During three years of share price growth, Paragon Banking Group achieved compound earnings per share growth of 7.2% per year. The average annual share price increase of 3% is actually lower than the EPS growth. Therefore, it seems the market has moderated its expectations for growth, somewhat. We'd venture the lowish P/E ratio of 6.98 also reflects the negative sentiment around the stock.

You can see below how EPS has changed over time (discover the exact values by clicking on the image).

earnings-per-share-growth
earnings-per-share-growth

We like that insiders have been buying shares in the last twelve months. Even so, future earnings will be far more important to whether current shareholders make money. Before buying or selling a stock, we always recommend a close examination of historic growth trends, available here..

What About Dividends?

When looking at investment returns, it is important to consider the difference between total shareholder return (TSR) and share price return. The TSR incorporates the value of any spin-offs or discounted capital raisings, along with any dividends, based on the assumption that the dividends are reinvested. So for companies that pay a generous dividend, the TSR is often a lot higher than the share price return. As it happens, Paragon Banking Group's TSR for the last 3 years was 24%, which exceeds the share price return mentioned earlier. And there's no prize for guessing that the dividend payments largely explain the divergence!

A Different Perspective

It's good to see that Paragon Banking Group has rewarded shareholders with a total shareholder return of 2.6% in the last twelve months. And that does include the dividend. However, the TSR over five years, coming in at 5% per year, is even more impressive. The pessimistic view would be that be that the stock has its best days behind it, but on the other hand the price might simply be moderating while the business itself continues to execute. While it is well worth considering the different impacts that market conditions can have on the share price, there are other factors that are even more important. Take risks, for example - Paragon Banking Group has 1 warning sign we think you should be aware of.
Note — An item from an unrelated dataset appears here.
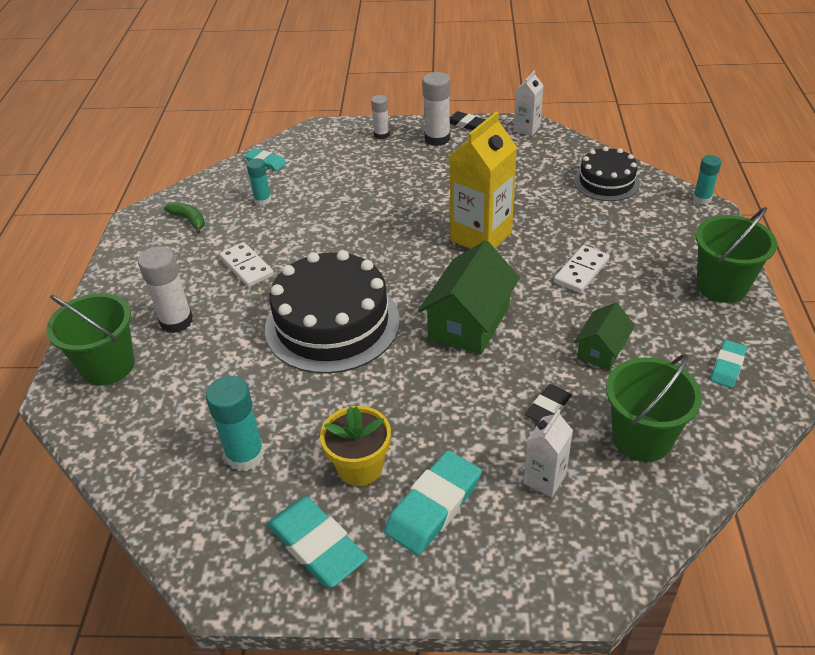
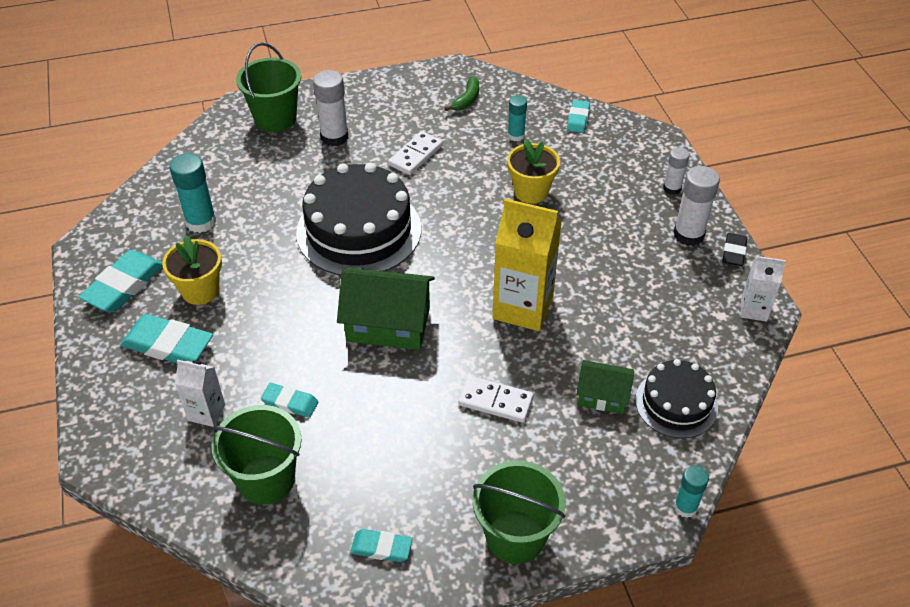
camera: 70 degrees right, 5 degrees up
(342, 205) = (531, 191): none -> yellow flower pot
(548, 408) = (290, 402): black eraser -> turquoise eraser
(601, 350) = (377, 434): green house -> green house (602, 396)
Paragon Banking Group is not the only stock insiders are buying. So take a peek at this free list of growing companies with insider buying.
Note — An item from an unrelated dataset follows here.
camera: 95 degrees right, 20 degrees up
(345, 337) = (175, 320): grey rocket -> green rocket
Please note, the market returns quoted in this article reflect the market weighted average returns of stocks that currently trade on GB exchanges.

Have feedback on this article? Concerned about the content? Get in touch with us directly. Alternatively, email editorial-team (at) simplywallst.com.

This article by Simply Wall St is general in nature. We provide commentary based on historical data and analyst forecasts only using an unbiased methodology and our articles are not intended to be financial advice. It does not constitute a recommendation to buy or sell any stock, and does not take account of your objectives, or your financial situation. We aim to bring you long-term focused analysis driven by fundamental data. Note that our analysis may not factor in the latest price-sensitive company announcements or qualitative material. Simply Wall St has no position in any stocks mentioned.